= Input for this task =
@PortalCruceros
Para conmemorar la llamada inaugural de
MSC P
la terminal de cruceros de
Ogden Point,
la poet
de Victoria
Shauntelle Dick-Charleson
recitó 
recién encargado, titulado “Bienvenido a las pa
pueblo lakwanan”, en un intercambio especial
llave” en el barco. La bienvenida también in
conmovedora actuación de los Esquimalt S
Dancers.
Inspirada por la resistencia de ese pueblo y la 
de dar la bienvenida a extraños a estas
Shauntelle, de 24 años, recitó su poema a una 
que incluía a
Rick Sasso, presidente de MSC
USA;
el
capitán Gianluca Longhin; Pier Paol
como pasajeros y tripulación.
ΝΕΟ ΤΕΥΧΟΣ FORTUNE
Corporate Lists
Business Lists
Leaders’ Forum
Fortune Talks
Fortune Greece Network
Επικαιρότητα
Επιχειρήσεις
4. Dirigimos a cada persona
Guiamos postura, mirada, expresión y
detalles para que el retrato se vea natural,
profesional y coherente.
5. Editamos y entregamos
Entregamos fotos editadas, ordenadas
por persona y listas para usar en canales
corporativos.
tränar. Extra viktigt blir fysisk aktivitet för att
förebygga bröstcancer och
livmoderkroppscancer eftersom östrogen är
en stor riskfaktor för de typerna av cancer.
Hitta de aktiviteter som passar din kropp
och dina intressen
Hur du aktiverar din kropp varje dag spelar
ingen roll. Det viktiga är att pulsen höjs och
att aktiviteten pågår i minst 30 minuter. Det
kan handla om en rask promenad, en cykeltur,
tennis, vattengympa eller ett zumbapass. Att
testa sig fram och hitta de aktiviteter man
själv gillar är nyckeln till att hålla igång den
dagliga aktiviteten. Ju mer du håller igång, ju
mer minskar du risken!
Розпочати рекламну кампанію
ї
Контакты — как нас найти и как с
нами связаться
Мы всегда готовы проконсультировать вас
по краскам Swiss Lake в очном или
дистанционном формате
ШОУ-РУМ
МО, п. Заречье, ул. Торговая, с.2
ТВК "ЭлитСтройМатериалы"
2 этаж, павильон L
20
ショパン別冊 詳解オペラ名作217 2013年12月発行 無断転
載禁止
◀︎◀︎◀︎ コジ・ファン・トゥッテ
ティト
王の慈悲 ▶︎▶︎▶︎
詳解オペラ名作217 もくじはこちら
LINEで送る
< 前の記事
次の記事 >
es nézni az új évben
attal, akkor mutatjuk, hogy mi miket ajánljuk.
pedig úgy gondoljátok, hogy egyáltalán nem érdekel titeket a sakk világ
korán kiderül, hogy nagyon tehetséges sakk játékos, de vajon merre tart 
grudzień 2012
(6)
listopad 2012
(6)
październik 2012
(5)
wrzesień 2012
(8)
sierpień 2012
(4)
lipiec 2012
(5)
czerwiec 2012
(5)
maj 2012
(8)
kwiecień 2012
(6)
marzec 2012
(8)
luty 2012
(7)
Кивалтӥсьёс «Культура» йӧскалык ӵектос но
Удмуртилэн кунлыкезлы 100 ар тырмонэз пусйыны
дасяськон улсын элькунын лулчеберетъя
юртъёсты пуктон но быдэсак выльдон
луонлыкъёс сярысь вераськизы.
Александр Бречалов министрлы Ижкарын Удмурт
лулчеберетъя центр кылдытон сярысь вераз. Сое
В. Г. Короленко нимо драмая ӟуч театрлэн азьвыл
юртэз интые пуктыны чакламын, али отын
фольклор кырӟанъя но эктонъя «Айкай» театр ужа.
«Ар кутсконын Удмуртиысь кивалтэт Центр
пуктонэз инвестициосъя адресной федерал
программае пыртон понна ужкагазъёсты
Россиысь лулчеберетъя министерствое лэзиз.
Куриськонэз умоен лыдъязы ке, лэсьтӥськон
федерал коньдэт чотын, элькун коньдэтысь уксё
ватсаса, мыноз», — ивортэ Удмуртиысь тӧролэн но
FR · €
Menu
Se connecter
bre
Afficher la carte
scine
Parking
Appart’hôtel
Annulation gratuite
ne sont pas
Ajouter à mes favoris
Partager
---
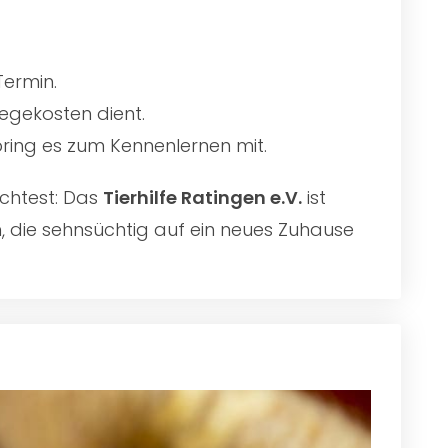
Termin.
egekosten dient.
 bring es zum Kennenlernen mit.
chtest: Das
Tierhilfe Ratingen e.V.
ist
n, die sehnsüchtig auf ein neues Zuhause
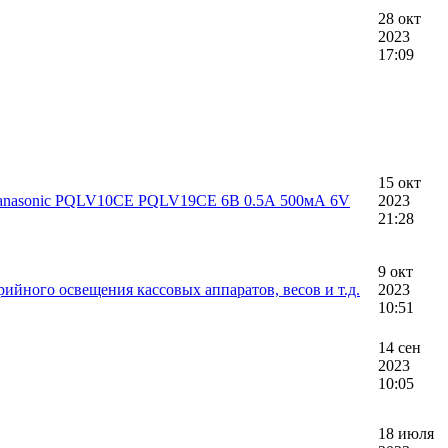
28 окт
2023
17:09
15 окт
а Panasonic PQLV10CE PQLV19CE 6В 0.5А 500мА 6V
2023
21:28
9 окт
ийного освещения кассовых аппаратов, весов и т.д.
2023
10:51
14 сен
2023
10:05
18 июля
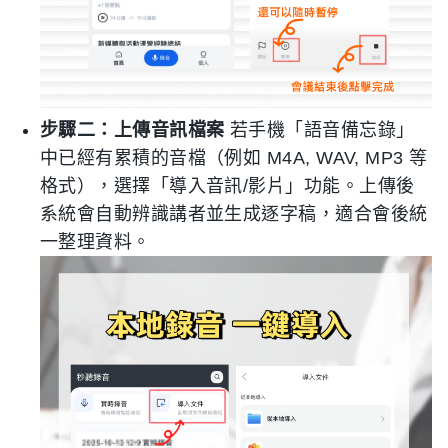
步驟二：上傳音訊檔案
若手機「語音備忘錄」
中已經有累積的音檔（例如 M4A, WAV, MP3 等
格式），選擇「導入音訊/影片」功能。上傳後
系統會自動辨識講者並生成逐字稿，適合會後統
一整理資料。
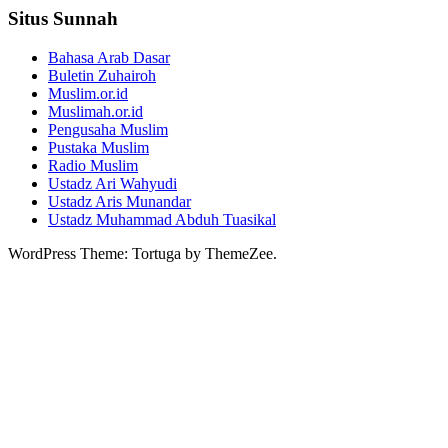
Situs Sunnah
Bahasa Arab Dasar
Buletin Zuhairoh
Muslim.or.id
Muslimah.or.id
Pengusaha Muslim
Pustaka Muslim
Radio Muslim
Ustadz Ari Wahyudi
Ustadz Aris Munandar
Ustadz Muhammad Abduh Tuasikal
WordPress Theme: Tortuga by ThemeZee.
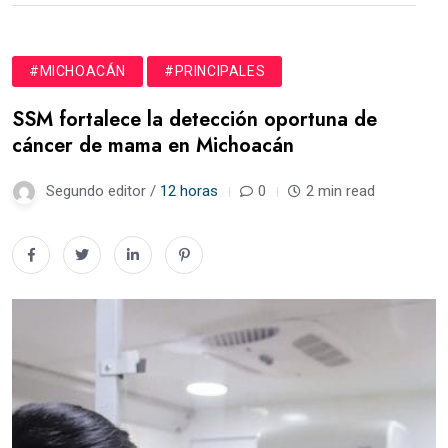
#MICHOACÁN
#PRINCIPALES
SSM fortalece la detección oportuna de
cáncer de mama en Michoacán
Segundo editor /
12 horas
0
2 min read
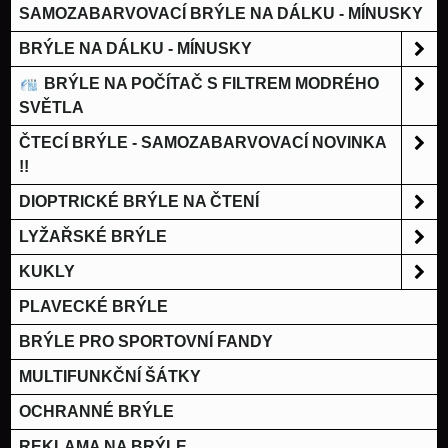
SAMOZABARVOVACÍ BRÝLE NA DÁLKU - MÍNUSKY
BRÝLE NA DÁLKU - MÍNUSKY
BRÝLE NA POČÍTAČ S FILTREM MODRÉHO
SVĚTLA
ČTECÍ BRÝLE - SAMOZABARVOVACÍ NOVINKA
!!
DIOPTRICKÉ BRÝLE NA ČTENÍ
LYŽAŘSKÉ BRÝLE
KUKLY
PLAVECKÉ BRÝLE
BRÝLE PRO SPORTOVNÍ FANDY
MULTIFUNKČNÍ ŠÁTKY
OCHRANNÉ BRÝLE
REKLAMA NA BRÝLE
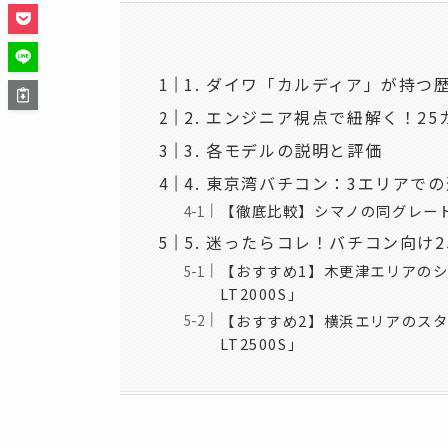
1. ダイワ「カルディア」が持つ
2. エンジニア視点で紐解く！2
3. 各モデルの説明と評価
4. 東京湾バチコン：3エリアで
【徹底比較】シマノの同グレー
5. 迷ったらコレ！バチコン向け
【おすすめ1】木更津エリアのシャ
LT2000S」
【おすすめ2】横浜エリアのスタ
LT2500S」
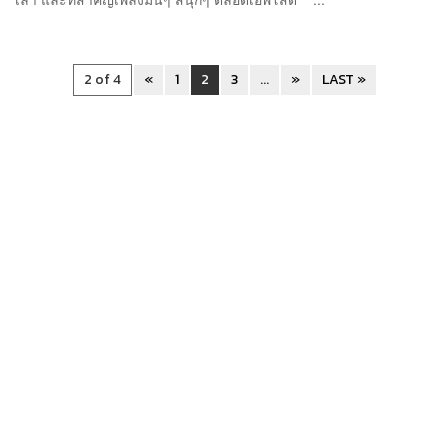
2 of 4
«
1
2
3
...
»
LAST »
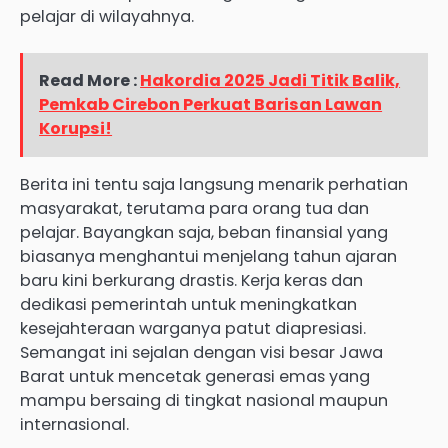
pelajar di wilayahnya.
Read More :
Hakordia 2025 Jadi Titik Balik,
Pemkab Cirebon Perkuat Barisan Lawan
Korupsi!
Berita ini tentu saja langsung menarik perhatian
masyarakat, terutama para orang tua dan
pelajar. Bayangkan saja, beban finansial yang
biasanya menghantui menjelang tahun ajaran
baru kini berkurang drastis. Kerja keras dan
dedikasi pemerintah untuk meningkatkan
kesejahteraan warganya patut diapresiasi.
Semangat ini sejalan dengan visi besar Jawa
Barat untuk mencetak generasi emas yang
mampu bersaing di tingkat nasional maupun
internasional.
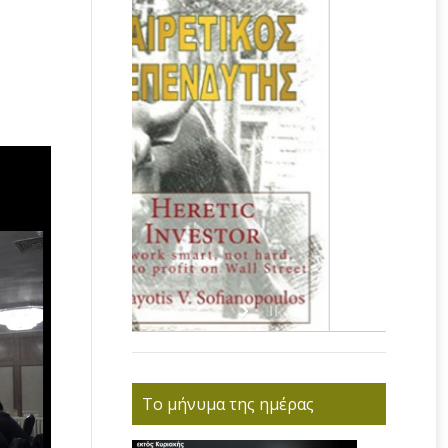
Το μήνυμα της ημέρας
* * *
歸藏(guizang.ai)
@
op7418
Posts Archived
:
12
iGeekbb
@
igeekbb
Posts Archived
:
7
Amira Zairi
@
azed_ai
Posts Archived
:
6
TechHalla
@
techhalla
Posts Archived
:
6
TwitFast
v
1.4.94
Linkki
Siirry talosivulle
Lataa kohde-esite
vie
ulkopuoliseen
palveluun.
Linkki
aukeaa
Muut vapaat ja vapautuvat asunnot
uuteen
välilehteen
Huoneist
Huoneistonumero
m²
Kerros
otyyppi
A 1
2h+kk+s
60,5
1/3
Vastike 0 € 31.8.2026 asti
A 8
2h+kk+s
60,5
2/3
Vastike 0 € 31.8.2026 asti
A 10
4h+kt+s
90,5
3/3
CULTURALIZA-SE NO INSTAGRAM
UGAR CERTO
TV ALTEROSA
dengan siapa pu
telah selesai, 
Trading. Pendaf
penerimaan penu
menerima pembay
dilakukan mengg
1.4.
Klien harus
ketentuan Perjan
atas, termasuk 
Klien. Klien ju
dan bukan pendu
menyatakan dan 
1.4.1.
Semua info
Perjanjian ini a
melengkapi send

= Task description =
Starting at the line that contains "歸藏(guizang.ai)" and ending at the line that contains "melengkapi send", reproduce the records with every occurrence of "Posts Archived" changed to "Posts Saved" and all else kept the same.

= Task output =
歸藏(guizang.ai)
@
op7418
Posts Saved
:
12
iGeekbb
@
igeekbb
Posts Saved
:
7
Amira Zairi
@
azed_ai
Posts Saved
:
6
TechHalla
@
techhalla
Posts Saved
:
6
TwitFast
v
1.4.94
Linkki
Siirry talosivulle
Lataa kohde-esite
vie
ulkopuoliseen
palveluun.
Linkki
aukeaa
Muut vapaat ja vapautuvat asunnot
uuteen
välilehteen
Huoneist
Huoneistonumero
m²
Kerros
otyyppi
A 1
2h+kk+s
60,5
1/3
Vastike 0 € 31.8.2026 asti
A 8
2h+kk+s
60,5
2/3
Vastike 0 € 31.8.2026 asti
A 10
4h+kt+s
90,5
3/3
CULTURALIZA-SE NO INSTAGRAM
UGAR CERTO
TV ALTEROSA
dengan siapa pu
telah selesai, 
Trading. Pendaf
penerimaan penu
menerima pembay
dilakukan mengg
1.4.
Klien harus
ketentuan Perjan
atas, termasuk 
Klien. Klien ju
dan bukan pendu
menyatakan dan 
1.4.1.
Semua info
Perjanjian ini a
melengkapi send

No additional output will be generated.